EXERCICE A:
Répondez aux questions suivantes d'après l'article sur le Festival de Carthage.
(i) Quelle nuit a eu lieu la clôture de la 60ᵉ édition ?
(ii) Quelle est la nationalité de Majda El Roumi ?
(iii) En quelle année Majda El Roumi a-t-elle fait ses débuts sur la scène carthaginoise ?
EXERCICE B: Recopiez fidèlement le passage de l'article sur le Festival de Carthage, en commençant à «L’Amphithéâtre romain de» et en finissant à «Majda El Roumi.».

TEXTE FOURNI:
Festival International de Carthage : Une clôture magistrale signée Majda El Roumi pour la 60ᵉ édition

L’Amphithéâtre romain de Carthage a vécu, dans la nuit du 19 août, une soirée mémorable à l’occasion de la clôture de la 60ᵉ édition du Festival International de Carthage. Pour couronner cet anniversaire symbolique, les organisateurs ont fait appel à une figure emblématique de la chanson arabe : l’icône libanaise Majda El Roumi.
Pour sa 12ᵉ apparition sur la scène carthaginoise depuis ses débuts historiques en 1980, la grande diva a une fois de plus prouvé la force du lien indéfectible et presque fusionnel qui l’unit au public tunisien.

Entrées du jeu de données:
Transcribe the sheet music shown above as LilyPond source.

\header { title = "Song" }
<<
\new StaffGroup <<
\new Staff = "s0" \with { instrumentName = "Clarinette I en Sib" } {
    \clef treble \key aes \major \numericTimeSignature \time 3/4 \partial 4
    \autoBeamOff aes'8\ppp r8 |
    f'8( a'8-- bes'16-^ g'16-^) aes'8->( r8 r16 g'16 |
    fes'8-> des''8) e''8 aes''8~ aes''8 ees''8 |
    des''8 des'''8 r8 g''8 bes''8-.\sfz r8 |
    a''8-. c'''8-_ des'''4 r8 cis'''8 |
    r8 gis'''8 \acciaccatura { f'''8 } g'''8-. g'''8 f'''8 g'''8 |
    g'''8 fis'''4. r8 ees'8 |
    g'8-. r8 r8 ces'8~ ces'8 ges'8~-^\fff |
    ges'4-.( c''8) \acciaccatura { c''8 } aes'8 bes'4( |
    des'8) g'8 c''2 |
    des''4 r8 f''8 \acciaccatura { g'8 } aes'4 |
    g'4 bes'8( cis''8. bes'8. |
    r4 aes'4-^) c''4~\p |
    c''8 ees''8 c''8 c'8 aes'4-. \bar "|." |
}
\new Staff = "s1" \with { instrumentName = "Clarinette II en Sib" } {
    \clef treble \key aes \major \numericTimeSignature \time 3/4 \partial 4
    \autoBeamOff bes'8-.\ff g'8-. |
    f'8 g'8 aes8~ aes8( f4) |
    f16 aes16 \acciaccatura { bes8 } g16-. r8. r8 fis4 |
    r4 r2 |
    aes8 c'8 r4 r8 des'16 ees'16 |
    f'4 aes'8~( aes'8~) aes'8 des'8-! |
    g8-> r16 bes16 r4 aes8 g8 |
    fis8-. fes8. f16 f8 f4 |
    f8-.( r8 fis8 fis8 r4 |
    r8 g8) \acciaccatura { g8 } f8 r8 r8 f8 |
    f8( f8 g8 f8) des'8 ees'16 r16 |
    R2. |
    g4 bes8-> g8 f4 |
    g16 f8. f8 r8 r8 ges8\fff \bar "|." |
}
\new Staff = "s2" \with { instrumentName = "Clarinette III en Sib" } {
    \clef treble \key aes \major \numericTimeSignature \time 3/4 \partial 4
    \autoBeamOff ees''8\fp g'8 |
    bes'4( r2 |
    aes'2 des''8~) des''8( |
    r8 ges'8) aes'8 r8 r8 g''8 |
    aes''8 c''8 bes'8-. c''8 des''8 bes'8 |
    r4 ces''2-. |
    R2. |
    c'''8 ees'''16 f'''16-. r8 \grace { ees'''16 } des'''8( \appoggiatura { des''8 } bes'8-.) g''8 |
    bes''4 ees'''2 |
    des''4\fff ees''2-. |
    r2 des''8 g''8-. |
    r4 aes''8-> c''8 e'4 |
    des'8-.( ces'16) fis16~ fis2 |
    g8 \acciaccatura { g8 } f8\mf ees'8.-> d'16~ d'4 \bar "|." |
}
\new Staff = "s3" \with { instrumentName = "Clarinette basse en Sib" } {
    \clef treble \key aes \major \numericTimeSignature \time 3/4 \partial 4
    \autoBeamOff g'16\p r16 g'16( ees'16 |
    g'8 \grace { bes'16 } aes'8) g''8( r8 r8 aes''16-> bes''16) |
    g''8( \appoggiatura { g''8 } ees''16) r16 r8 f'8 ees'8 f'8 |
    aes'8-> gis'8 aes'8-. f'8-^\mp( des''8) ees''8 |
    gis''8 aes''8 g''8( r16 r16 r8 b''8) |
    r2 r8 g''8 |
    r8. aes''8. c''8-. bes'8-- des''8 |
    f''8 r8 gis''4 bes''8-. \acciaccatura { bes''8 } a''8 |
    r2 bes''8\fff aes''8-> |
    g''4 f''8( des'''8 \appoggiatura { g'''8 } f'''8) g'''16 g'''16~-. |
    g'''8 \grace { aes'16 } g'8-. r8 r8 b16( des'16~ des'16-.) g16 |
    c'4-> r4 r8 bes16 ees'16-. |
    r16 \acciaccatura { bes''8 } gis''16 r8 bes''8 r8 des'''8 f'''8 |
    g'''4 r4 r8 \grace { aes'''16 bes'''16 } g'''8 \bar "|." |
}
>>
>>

CORRIGÉ A:
(i) La nuit du 19 août.
(ii) Libanaise.
(iii) En 1980.

CORRIGÉ B:
L’Amphithéâtre romain de Carthage a vécu, dans la nuit du 19 août, une soirée mémorable à l’occasion de la clôture de la 60ᵉ édition du Festival International de Carthage. Pour couronner cet anniversaire symbolique, les organisateurs ont fait appel à une figure emblématique de la chanson arabe : l’icône libanaise Majda El Roumi.